SAMRU support for financially struggling students
By Julie Patton, News Editor
It’s no secret that today’s students are struggling. Between the housing crisis, cost of groceries, and increasing tuition, students are barely making ends meet.
This was evident in the fight to find affordable housing as Mount Royal University’s (MRU) Residences had to waitlist students for the first time in 10 years. Students who typically live off campus were opting to live in residence as it provided a cheaper alternative to renting elsewhere in the city.
However, housing isn’t the only crisis students are facing as groceries, gas, and even tuition has inflated. For the 2023-24 academic year, MRU’s domestic tuition increased by 5.5 per cent and international tuition increased by five per cent.
With the weight of so many costs on students’ shoulders, some may be struggling to stay afloat. Thankfully for students, there are numerous supports at campus to help them make it through these unprecedented times.
The Students Association of MRU (SAMRU) has many supports to help students make it through the school year. Lisa Antichow, support services manager at SAMRU, says the purpose of the student’s association is to help students succeed and they do that through a number of ways.
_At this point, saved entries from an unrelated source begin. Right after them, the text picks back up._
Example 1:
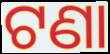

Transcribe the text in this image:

ଟଣା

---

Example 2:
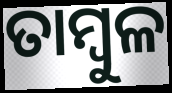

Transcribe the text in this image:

ତାମ୍ୱୁଳ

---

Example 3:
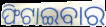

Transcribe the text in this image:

ଫିଟାଇବାର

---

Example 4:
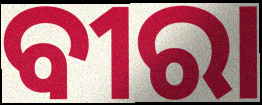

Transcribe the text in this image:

ବୀରା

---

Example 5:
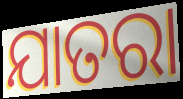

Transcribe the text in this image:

ଯାତରାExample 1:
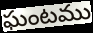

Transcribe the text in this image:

ఘంటము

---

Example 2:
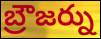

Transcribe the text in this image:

బ్రౌజర్ను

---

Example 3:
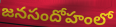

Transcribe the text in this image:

జనసందోహంలో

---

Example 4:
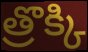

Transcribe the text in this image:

త్రొక్కి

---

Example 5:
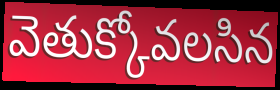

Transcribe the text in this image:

వెతుక్కోవలసినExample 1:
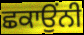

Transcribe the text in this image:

ਛਕਾਉਂਨੀ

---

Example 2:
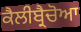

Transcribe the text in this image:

ਕੈਲੀਬ੍ਰੈਚੋਆ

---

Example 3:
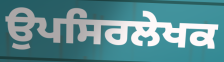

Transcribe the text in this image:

ਉਪਸਿਰਲੇਖਕ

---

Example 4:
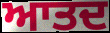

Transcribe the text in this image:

ਆਤਦ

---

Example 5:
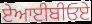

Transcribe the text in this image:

ਏਆਈਬੀਓਏ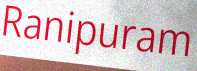
Ranipuram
For emergency situations, SAMRU has an emergency student loan program. Students can get up to $300 in an interest free loan to help them get by in times of crisis. Relatively easy to access, students just need to set up a meeting with staff in the Peer Support Centre (Z210) and explain what the current circumstance is as to why they need the loan.
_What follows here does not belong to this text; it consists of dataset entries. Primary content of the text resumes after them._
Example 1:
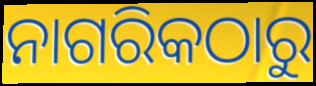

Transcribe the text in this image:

ନାଗରିକଠାରୁ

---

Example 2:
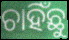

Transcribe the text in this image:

ଚାହିଁଛୁ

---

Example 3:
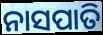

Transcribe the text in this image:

ନାସପାତି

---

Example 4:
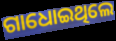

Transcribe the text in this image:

ଗାଧୋଇଥିଲେ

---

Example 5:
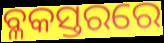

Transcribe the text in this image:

ବ୍ଳକସ୍ତରରେ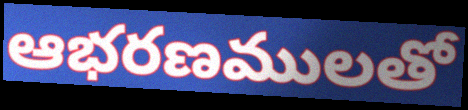
ఆభరణములతోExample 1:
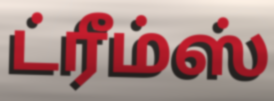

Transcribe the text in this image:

ட்ரீம்ஸ்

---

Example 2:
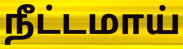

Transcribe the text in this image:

நீட்டமாய்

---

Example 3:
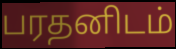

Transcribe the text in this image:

பரதனிடம்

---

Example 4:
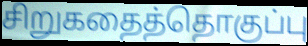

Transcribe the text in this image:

சிறுகதைத்தொகுப்பு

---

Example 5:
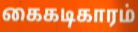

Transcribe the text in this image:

கைகடிகாரம்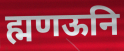
ह्मणऊनि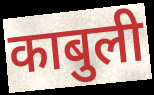
काबुली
“The meeting might take 15 minutes, it could take a half hour, and then in most cases, things can get approved relatively easily,” Antichow says.
In addition to this, they also have bursaries that they give away to students every year. Although it’s a smaller program, it’s worth looking into for students who need some extra support.
Free food for students
Not only does SAMRU help students financially, but they also have a few food support programs. Antichow says the most popular is the free breakfast program.
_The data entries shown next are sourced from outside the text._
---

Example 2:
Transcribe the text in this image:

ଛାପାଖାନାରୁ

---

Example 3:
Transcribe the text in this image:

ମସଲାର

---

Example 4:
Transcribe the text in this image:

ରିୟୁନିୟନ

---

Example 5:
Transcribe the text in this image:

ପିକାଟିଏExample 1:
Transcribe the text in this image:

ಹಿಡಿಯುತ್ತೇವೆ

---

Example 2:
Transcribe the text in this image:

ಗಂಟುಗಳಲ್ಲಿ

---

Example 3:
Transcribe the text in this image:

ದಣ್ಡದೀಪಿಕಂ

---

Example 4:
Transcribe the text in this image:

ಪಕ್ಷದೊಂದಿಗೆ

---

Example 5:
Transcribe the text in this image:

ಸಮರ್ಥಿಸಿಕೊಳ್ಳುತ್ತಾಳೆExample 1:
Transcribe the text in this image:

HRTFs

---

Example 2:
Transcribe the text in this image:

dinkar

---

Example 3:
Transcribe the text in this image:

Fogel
On weekdays from 8:45am to 11 A.M, students can stop by the Peer Support Centre for free breakfast items like toast, fruit, yogurt, coffee, and tea. Open to all, Antichow encourages students to take advantage of the program, so they don’t miss the most important meal of the day.
SAMRU also has free bread and buns to take in the Peer Support Centre. Thanks to COBS Bread, every Tuesday they get a delivery of the baked goods.
Additionally, there is SAMRU’s main care cupboard which is a campus food bank. Students can fill out an intake form online and the student’s association will create a food package for them. These packages will give them food for the next two to three days. If needed, SAMRU can also make referrals to the Calgary Food Bank for students.
Lastly, SAMRU has also placed satellite pantries around campus labelled as the ‘Care Cupboards’ for students to access. With five locations around campus, the pantries provide snacks and other goods to students. The student’s association restocks the pantries twice a week.
“We do ask though, that students just take with moderation,” Antichow says. “Don’t take the whole bin of stuff, right? Just take what you need and leave the rest for other people.”
Antichow says that intrinsically, she wants to help students. However, as an organization it is their duty.
“That’s why we exist, we are here to help support students through their university experience. And if someone hasn’t eaten for two days, how can they succeed in what they’re doing at school?”
She says the free breakfast program has been running for over 10 years and remains one of the more popular features at SAMRU. Additionally, the Care Cupboards throughout campus are almost always empty when they’re restocked.
Although not every student takes advantage of the support SAMRU offers, Antichow is happy to know that some students are utilizing the programs and are better off because of it.